What about that abundant life Jesus promised? What if you could have a life that is rich with love, full of the Spirit of God, and marked by joy and peace? What if you could be authentically you? What if you could let go of all the anger, negative self-talk, and doubt that plagues you? What if God really did put all your pieces back together, heal you of your past, and show you that you have a blessed future? What if you felt free? What if you truly felt alive again?

He can do this. He did it for me. His grace is radical, and that is what has inspired me to write this book.




What is so different about the Gospel message presented in this book than the one you can hear any Sunday morning?

This book is based both on pure Biblical theology and my story. Every scripture that I mention, or paraphrase, is listed by chapter in the back of this book. Take some time to review them. My desire is for you to see my transformation as we explore the Biblical concepts that facilitated that transformation. Radical grace is the thread that ties everything together.

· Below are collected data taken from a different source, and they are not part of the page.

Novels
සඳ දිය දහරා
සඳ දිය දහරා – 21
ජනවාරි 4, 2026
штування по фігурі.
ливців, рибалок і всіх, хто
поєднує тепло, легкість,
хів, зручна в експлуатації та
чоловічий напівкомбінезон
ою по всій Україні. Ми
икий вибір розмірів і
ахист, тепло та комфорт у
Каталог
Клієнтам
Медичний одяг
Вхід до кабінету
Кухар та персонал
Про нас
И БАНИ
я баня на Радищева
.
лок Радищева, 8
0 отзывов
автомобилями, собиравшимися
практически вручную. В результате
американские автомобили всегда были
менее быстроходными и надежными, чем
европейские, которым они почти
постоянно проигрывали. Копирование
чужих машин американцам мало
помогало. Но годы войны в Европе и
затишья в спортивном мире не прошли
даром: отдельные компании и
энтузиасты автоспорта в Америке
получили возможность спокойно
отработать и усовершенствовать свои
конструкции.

We will travel back to the early days when Jesus and the writers of the New Testament were teaching people about the good news of Jesus’ coming. And as we explore each building block of the Gospel, you will see Christ’s revolutionary love for you, what He has done so He could spend forever with you, and we will rediscover the lost and forgotten promises of God’s Word. We will carefully step through each topic based in scripture and I will give some practical examples so you can understand and apply what I present to you.

I would imagine that most protestant theologians agree that it is by grace and grace alone that we are saved. I believe the Bible teaches that grace is not only for our ultimate salvation and trip into eternity, but also for today. God’s grace is given to us every day and we are to share that same grace with others. Grabbing ahold of grace to the extreme changed me and can change you too.

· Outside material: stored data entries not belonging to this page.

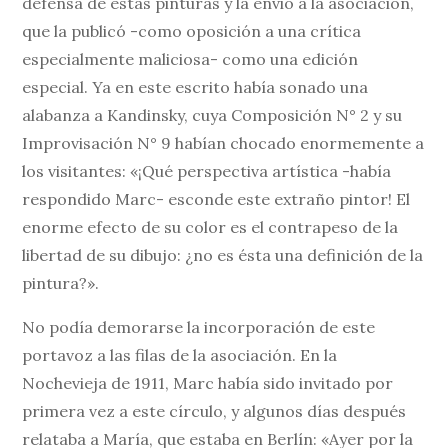
defensa de estas pinturas y la envió a la asociación,
que la publicó -como oposición a una crítica
especialmente maliciosa- como una edición
especial. Ya en este escrito había sonado una
alabanza a Kandinsky, cuya Composición N° 2 y su
Improvisación N° 9 habían chocado enormemente a
los visitantes: «¡Qué perspectiva artística -había
respondido Marc- esconde este extraño pintor! El
enorme efecto de su color es el contrapeso de la
libertad de su dibujo: ¿no es ésta una definición de la
pintura?».
No podía demorarse la incorporación de este
portavoz a las filas de la asociación. En la
Nochevieja de 1911, Marc había sido invitado por
primera vez a este círculo, y algunos días después
relataba a María, que estaba en Berlín: «Ayer por la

This book has some answers you might be looking for, but it’s not a “how-to” book, it’s a “who-to” book. Let’s take a fresh look at Jesus and His mission and unlock your freedom as we thoroughly explore God’s radical grace.

In preparation for our adventure together, though, I would ask you to leave your baggage behind; especially the baggage of burdensome or mistaken Biblical teachings that weighs you down. Approach this book with an open mind. I will teach you a concept of grace that probably challenges many of your long-held conventions. That is the nature of being “radical.”

Go ahead, grab a snack and a cup of coffee, and let’s get going on this life-changing journey to discovering God’s radical grace.